The input =>
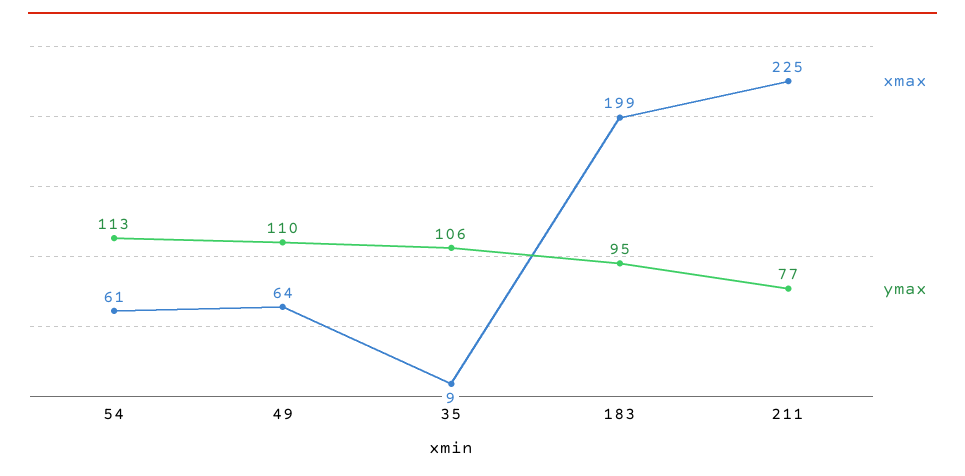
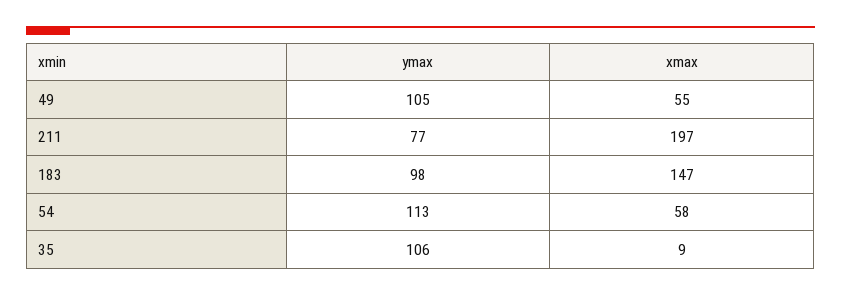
  {
    "xmax": {
-     "54": 61,
+     "54": 58,
-     "49": 64,
+     "49": 55,
      "35": 9,
-     "183": 199,
+     "183": 147,
-     "211": 225
+     "211": 197
    },
    "ymax": {
      "54": 113,
-     "49": 110,
+     "49": 105,
      "35": 106,
-     "183": 95,
+     "183": 98,
      "211": 77
    }
  }

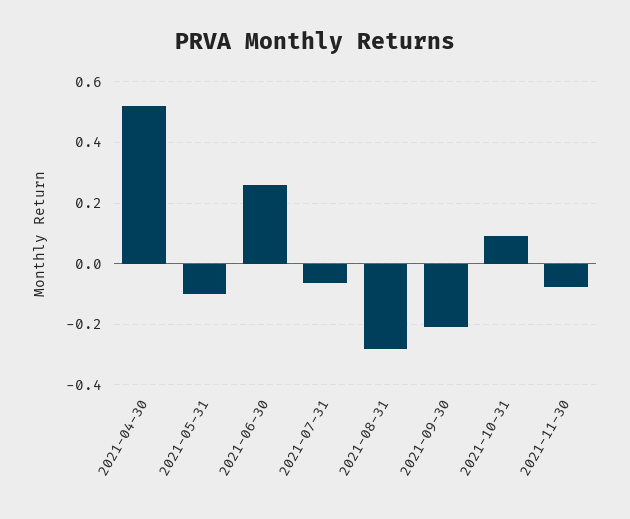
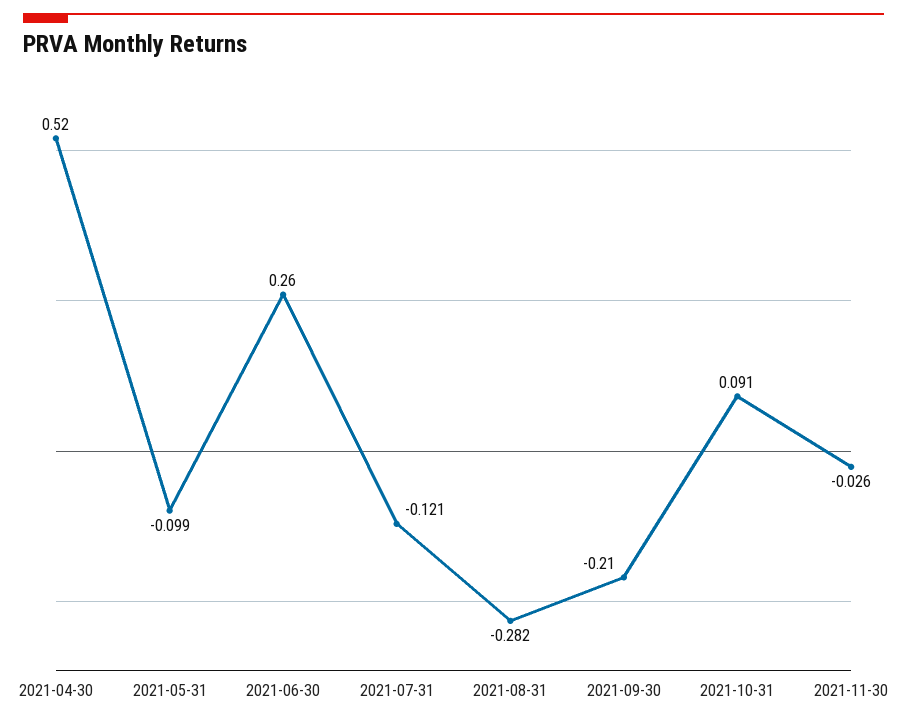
  {
    "2021-04-30": 0.52,
    "2021-05-31": -0.099,
    "2021-06-30": 0.26,
-   "2021-07-31": -0.06,
+   "2021-07-31": -0.121,
    "2021-08-31": -0.282,
    "2021-09-30": -0.21,
    "2021-10-31": 0.091,
-   "2021-11-30": -0.08
+   "2021-11-30": -0.026
  }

What you need to do => Print every entry exactly as written, without the pictures.

Response =>
  {
    "xmax": {
-     "54": 61,
+     "54": 58,
-     "49": 64,
+     "49": 55,
      "35": 9,
-     "183": 199,
+     "183": 147,
-     "211": 225
+     "211": 197
    },
    "ymax": {
      "54": 113,
-     "49": 110,
+     "49": 105,
      "35": 106,
-     "183": 95,
+     "183": 98,
      "211": 77
    }
  }

  {
    "2021-04-30": 0.52,
    "2021-05-31": -0.099,
    "2021-06-30": 0.26,
-   "2021-07-31": -0.06,
+   "2021-07-31": -0.121,
    "2021-08-31": -0.282,
    "2021-09-30": -0.21,
    "2021-10-31": 0.091,
-   "2021-11-30": -0.08
+   "2021-11-30": -0.026
  }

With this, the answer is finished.